- **Selected extract**:

---------------

Nuggets two-way guard Monte Morris talks to Basketball Insiders about his time with Denver.

David Yapkowitz



Monte Morris has only seen action in three NBA games with the Denver Nuggets this year. While most players who receive little playing time spend most of their time at the end of the bench cheering their teammates on, Morris’ situation is a bit different. He’s spent the majority of his rookie year in the G-League.

The NBA’s minor league has grown tremendously since it’s inception in 2001. All but four NBA teams have a G-League affiliate now. There are plans for the New Orleans Pelicans to have their own team by next season, and NBA Commissioner Adam Silver has spoken about having a team in Mexico.

As part of the NBA’s new collective bargaining agreement, they expanded the partnership between NBA teams and their G-League affiliates even more by adding two-way contracts. Essentially creating a 16th and 17th roster spot, two-way players are allowed to split time between an NBA team and the G-League.

For Morris, two-way contracts are an added opportunity for players to make an NBA roster.

---------------

- **Dataset extract**:

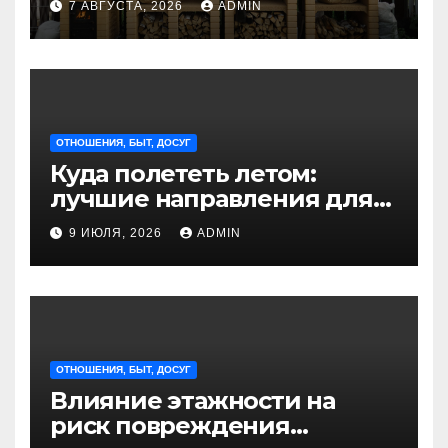
7 АВГУСТА, 2026
ADMIN
отдыха на природе
ОТНОШЕНИЯ, БЫТ, ДОСУГ
Куда полететь летом:
лучшие направления для
отдыха из Санкт-
9 ИЮЛЯ, 2026
ADMIN
Петербурга
ОТНОШЕНИЯ, БЫТ, ДОСУГ
Влияние этажности на
риск повреждения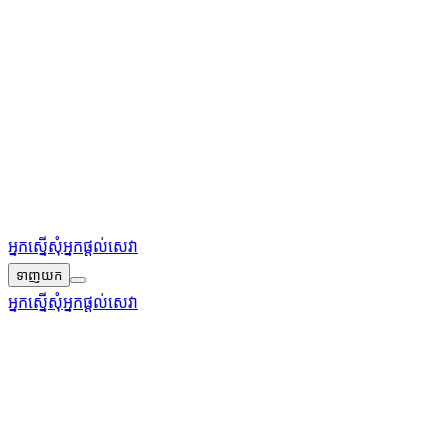
អ្នកស្នើសុំ
អ្នកផ្តល់សេវា
ទាញយក
អ្នកស្នើសុំ
អ្នកផ្តល់សេវា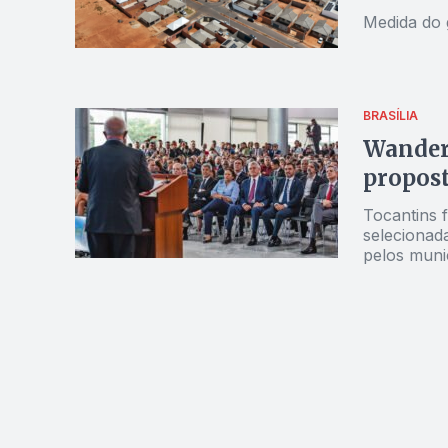
Medida do 
BRASÍLIA
Wanderl
propos
Tocantins 
selecionad
pelos munic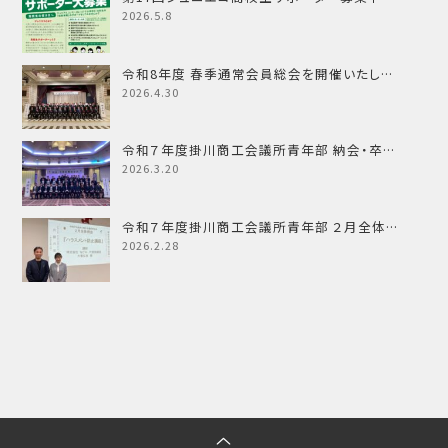
2026.5.8
令和8年度 春季通常会員総会を開催いたし…
2026.4.30
令和７年度掛川商工会議所青年部 納会・卒…
2026.3.20
令和７年度掛川商工会議所青年部 ２月全体…
2026.2.28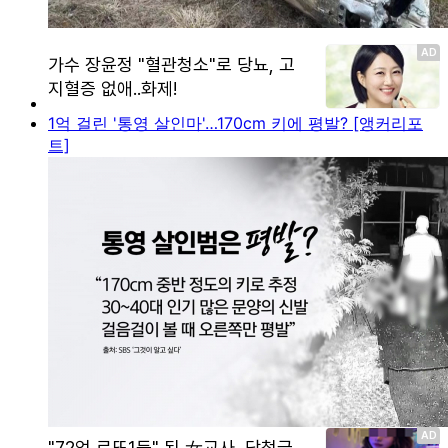
1억 걸린 '통영 살인마'…170cm 키에 평발? [앵커리포
트]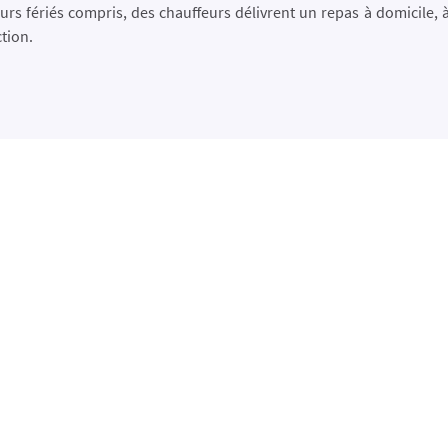
urs fériés compris, des chauffeurs délivrent un repas à domicile, 
tion.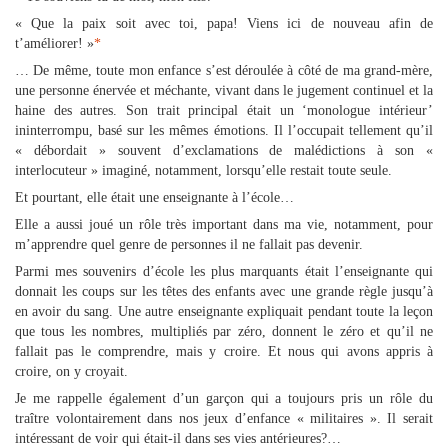
« Que la paix soit avec toi, papa! Viens ici de nouveau afin de
t’améliorer! »
*
… De même, toute mon enfance s’est déroulée à côté de ma grand-mère,
une personne énervée et méchante, vivant dans le jugement continuel et la
haine des autres. Son trait principal était un ‘monologue intérieur’
ininterrompu, basé sur les mêmes émotions. Il l’occupait tellement qu’il
« débordait » souvent d’exclamations de malédictions à son «
interlocuteur » imaginé, notamment, lorsqu’elle restait toute seule.
Et pourtant, elle était une enseignante à l’école…
Elle a aussi joué un rôle très important dans ma vie, notamment, pour
m’apprendre quel genre de personnes il ne fallait pas devenir.
Parmi mes souvenirs d’école les plus marquants était l’enseignante qui
donnait les coups sur les têtes des enfants avec une grande règle jusqu’à
en avoir du sang. Une autre enseignante expliquait pendant toute la leçon
que tous les nombres, multipliés par zéro, donnent le zéro et qu’il ne
fallait pas le comprendre, mais y croire. Et nous qui avons appris à
croire, on y croyait.
Je me rappelle également d’un garçon qui a toujours pris un rôle du
traître volontairement dans nos jeux d’enfance « militaires ». Il serait
intéressant de voir qui était-il dans ses vies antérieures?…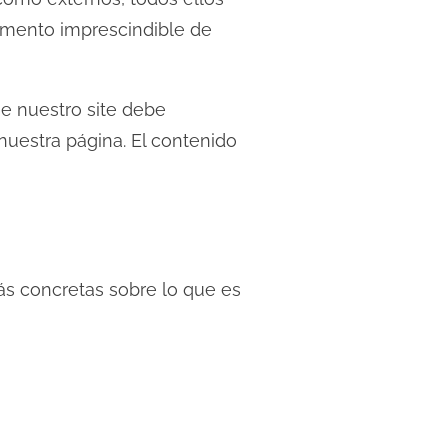
lemento imprescindible de
e nuestro site debe
uestra página. El contenido
s concretas sobre lo que es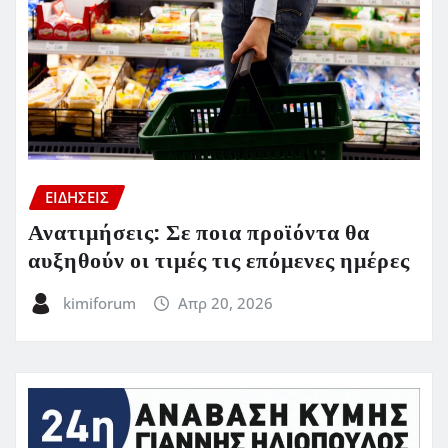
ΕΙΔΗΣΕΙΣ
Ανατιμήσεις: Σε ποια προϊόντα θα
αυξηθούν οι τιμές τις επόμενες ημέρες
kimiforum
Απρ 20, 2026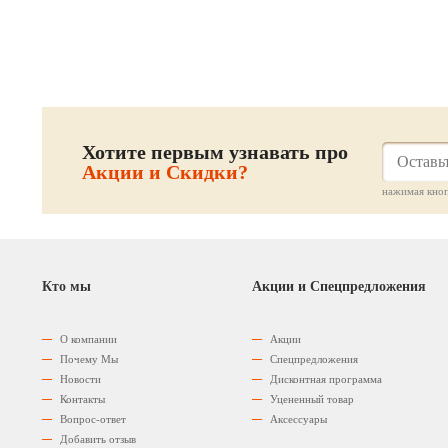
те
Хотите первым узнавать про
Акции и Скидки?
нажимая кноп
Кто мы
Акции и Спецпредложения
О компании
Акции
Почему Мы
Спецпредложения
Новости
Дисконтная программа
Контакты
Уцененный товар
Вопрос-ответ
Аксессуары
Добавить отзыв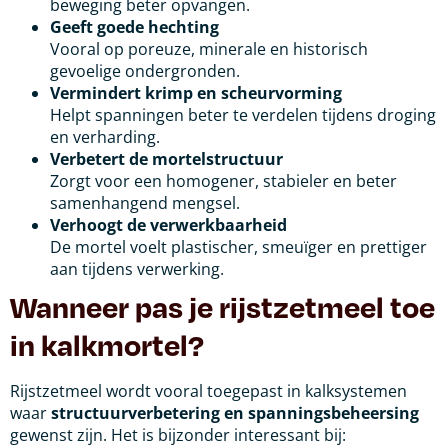
beweging beter opvangen.
Geeft goede hechting
Vooral op poreuze, minerale en historisch
gevoelige ondergronden.
Vermindert krimp en scheurvorming
Helpt spanningen beter te verdelen tijdens droging
en verharding.
Verbetert de mortelstructuur
Zorgt voor een homogener, stabieler en beter
samenhangend mengsel.
Verhoogt de verwerkbaarheid
De mortel voelt plastischer, smeuïger en prettiger
aan tijdens verwerking.
Wanneer pas je rijstzetmeel toe
in kalkmortel?
Rijstzetmeel wordt vooral toegepast in kalksystemen
waar
structuurverbetering en spanningsbeheersing
gewenst zijn. Het is bijzonder interessant bij: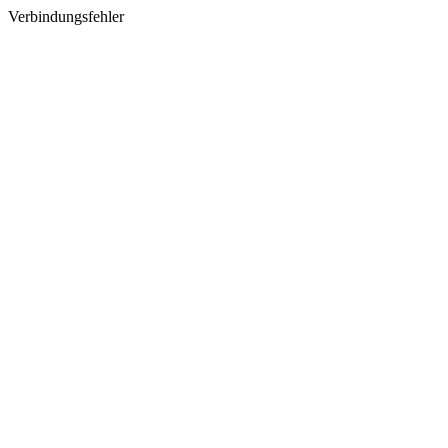
Verbindungsfehler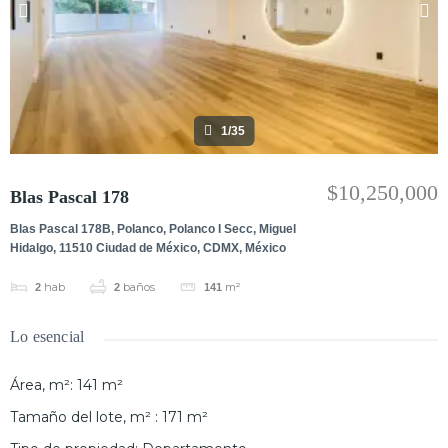
1/35
$10,250,000
Blas Pascal 178
Blas Pascal 178B, Polanco, Polanco I Secc, Miguel
Hidalgo, 11510 Ciudad de México, CDMX, México
hab
baños
m²
2
2
141
Lo esencial
Área, m²
:
141
m²
Tamaño del lote, m²
:
171
m²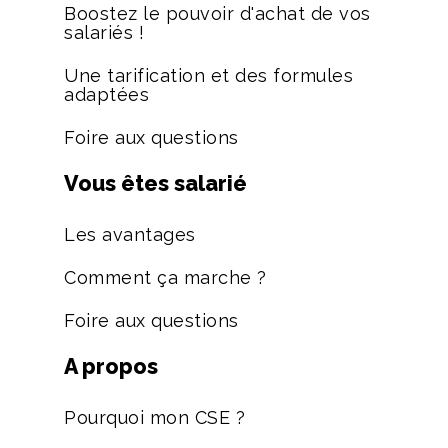
Boostez le pouvoir d'achat de vos
salariés !
Une tarification et des formules
adaptées
Foire aux questions
Vous êtes salarié
Les avantages
Comment ça marche ?
Foire aux questions
A propos
Pourquoi mon CSE ?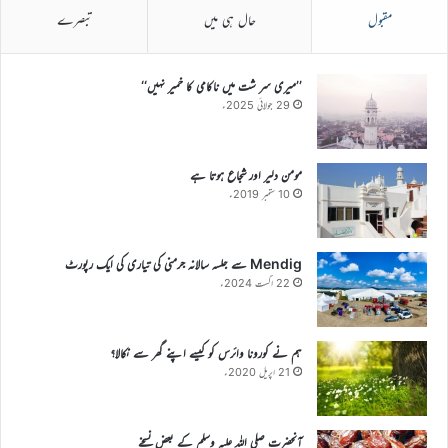
مقبول
حال ہی میں
تبصرے
’’میری سر شت میں ناکامی کا خمیر نہیں‘‘
29 جولائی 2025ء
مومن دلیر اور شجاع ہوتا ہے
10 ستمبر 2019ء
Mendig سے جلسہ سالانہ جرمنی کی تیاری کی ایک رپورٹ
22 اگست 2024ء
ہم نے کورونا وائرس کو کیسے اپنے گھر سے نکالا؟
21 اپریل 2020ء
آنحضرت صلی اللہ علیہ وسلم کے بعض نسخے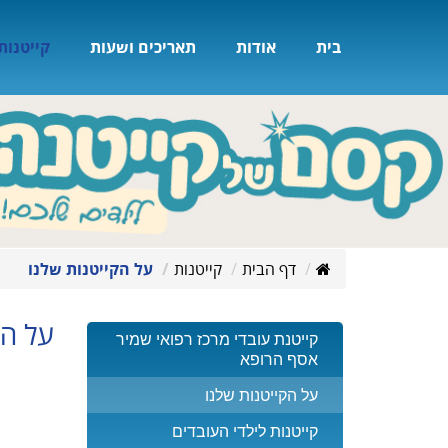
בית
אודות
תאריכים ושעות
קייטנות
דף הבית
קייטנות
על הקייטנות שלנו
על הק
קייטנת עובדי מרכז רפואי שמיר
אסף הרופא
על הקייטנות שלנו
קייטנות לילדי העובדים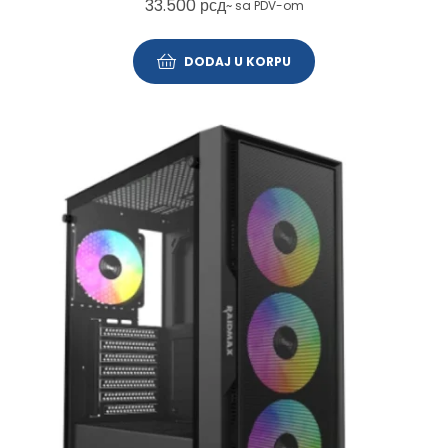
33.500
рсд
~ sa PDV-om
DODAJ U KORPU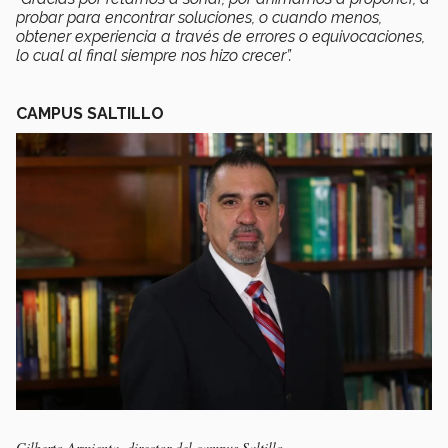
probar para encontrar soluciones, o cuando menos,
obtener experiencia a través de errores o equivocaciones,
lo cual al final siempre nos hizo crecer”.
CAMPUS SALTILLO
Gilberto Armienta, director del campus Saltillo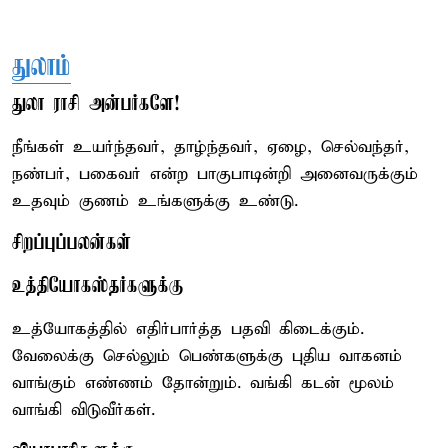
துலாம்
துலா ராசி அன்பர்களே!
நீங்கள் உயர்ந்தவர், தாழ்ந்தவர், ஏழை, செல்வந்தர்,
நண்பர், பகைவர் என்ற பாகுபாடின்றி அனைவருக்கும்
உதவும் குணம் உங்களுக்கு உண்டு.
சிறப்புப்பலன்கள்
உத்தியோகஸ்தர்களுக்கு
உத்யோகத்தில் எதிர்பார்த்த பதவி கிடைக்கும்.
வேலைக்கு செல்லும் பெண்களுக்கு புதிய வாகனம்
வாங்கும் எண்ணம் தோன்றும். வங்கி கடன் மூலம்
வாங்கி விடுவீர்கள்.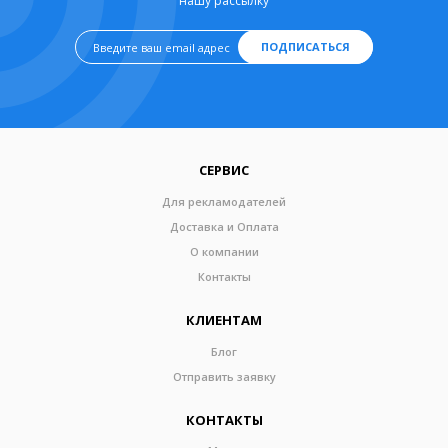
нашу рассылку
ПОДПИСАТЬСЯ
СЕРВИС
Для рекламодателей
Доставка и Оплата
О компании
Контакты
КЛИЕНТАМ
Блог
Отправить заявку
КОНТАКТЫ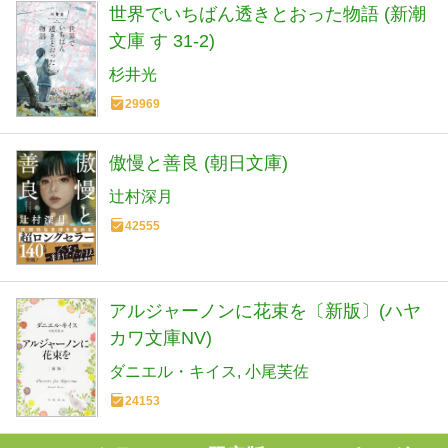
世界でいちばん透きとおった物語 (新潮
文庫 す 31-2)
杉井光
29969
傲慢と善良 (朝日文庫)
辻村深月
42555
アルジャーノンに花束を〔新版〕(ハヤ
カワ文庫NV)
ダニエル・キイス
小尾芙佐
24153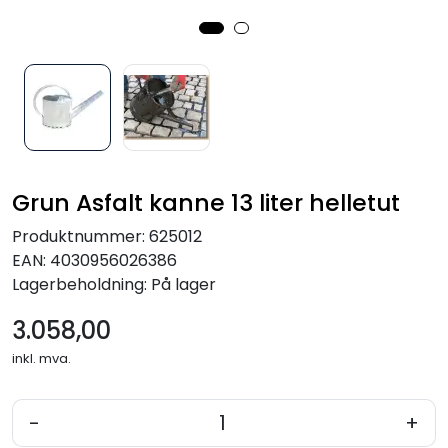
Verktøy for tak
Artikler
Alle produkter
Grun Asfalt kanne 13 liter helletut
Produktnummer:
625012
EAN:
4030956026386
Lagerbeholdning:
På lager
3.058,00
inkl. mva.
-
+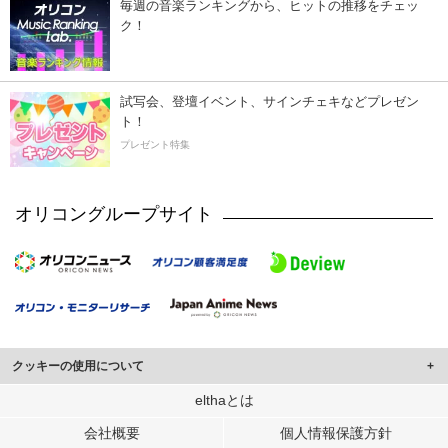
毎週の音楽ランキングから、ヒットの推移をチェッ
ク！
試写会、登壇イベント、サインチェキなどプレゼン
ト！
プレゼント特集
オリコングループサイト
クッキーの使用について
このサイトでは Cookie を使用して、ユーザーに合わせたコンテンツや広告の
elthaとは
表示、ソーシャル メディア機能の提供、広告の表示回数やクリック数の測定を
会社概要
個人情報保護方針
行っています。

---------------

- **What this exercise asks**:
a) Name every person mentioned in the basketball article on Monte Morris.
b) According to the basketball article, why is Morris's situation different from that of most players who get little playing time?
c) Extend the article on Monte Morris and two-way contracts, starting after its last sentence.
The data that comes with this text isn't needed for anything here.

- **Outputs in order**:
a) Monte Morris, David Yapkowitz, Adam Silver

b) Most players who rarely play spend their time at the end of the bench cheering on their teammates. Morris has instead spent most of his rookie year in the G-League.

c)
“It’s a good chance for guys to make a roster, especially second-round picks to get a chance,” Morris told Basketball Insiders. “With two-way contracts, I feel like they’re going to get a lot better as far as rules and things like that go. This is the first year so they’re testing it out, but it’s a good opportunity. It’s a blessing at the end of the day.”

Morris was drafted by the Nuggets with the 51st overall pick in last summer’s draft. Second round picks are not afforded the guaranteed contract stability that comes with being a first-round pick. He was tabbed for a two-way contract almost immediately after he was drafted.

He had a stellar four years of college at Iowa State, where he was one of the top point guards in the nation as a senior. He also had a strong showing in Las Vegas with the Nuggets’ summer league team.

The Nuggets were a little crowded in the backcourt to begin the season with Jamal Murray and Emmanuel Mudiay ahead of Morris in the rotation. When Mudiay was injured and out of the rotation, Mike Malone opted to go with Will Barton as the backup point guard. The Nuggets’ trade deadline acquisition of Devin Harris pushed Morris farther back on the depth chart.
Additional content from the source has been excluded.